AIM: Pick out every line in the records that contains the word "latitude", treating uppercase and lowercase as different, and copy each of those lines.

DATA PROVIDED:
┏━━

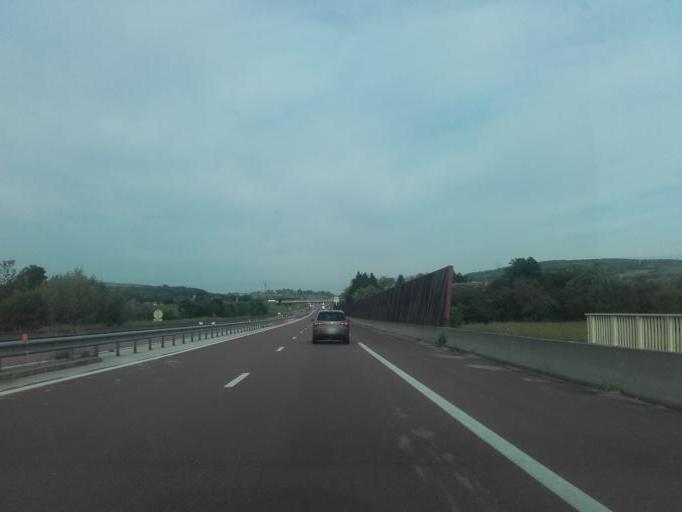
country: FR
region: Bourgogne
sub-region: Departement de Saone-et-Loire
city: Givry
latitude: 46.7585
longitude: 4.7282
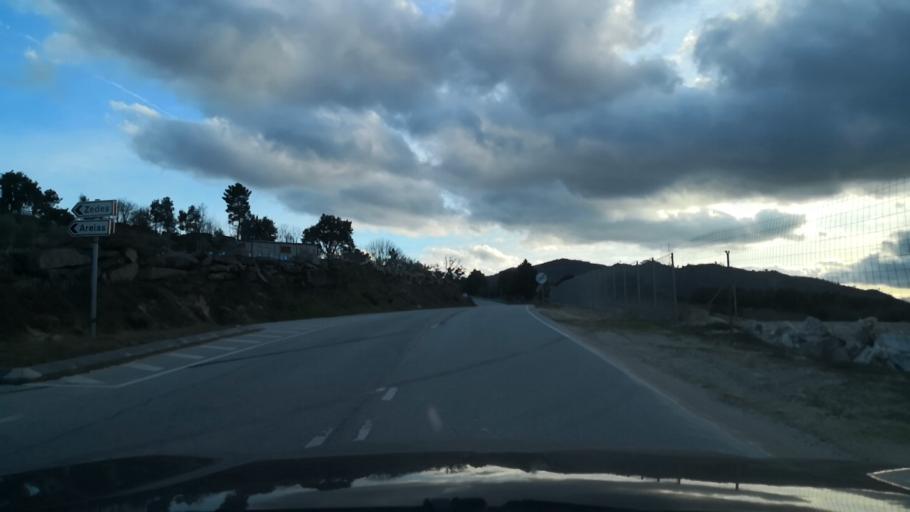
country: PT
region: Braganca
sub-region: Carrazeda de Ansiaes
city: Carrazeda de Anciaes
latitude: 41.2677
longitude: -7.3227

┗━━
┏━━

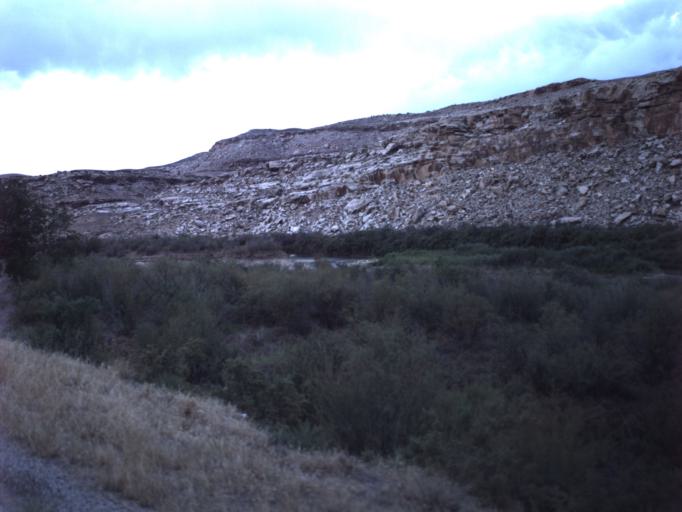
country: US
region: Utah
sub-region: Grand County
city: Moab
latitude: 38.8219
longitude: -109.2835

┗━━
┏━━

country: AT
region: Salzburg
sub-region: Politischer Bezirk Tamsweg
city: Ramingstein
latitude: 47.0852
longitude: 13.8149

┗━━

EXERCISE RESULT:
latitude: 46.7585
latitude: 41.2677
latitude: 38.8219
latitude: 47.0852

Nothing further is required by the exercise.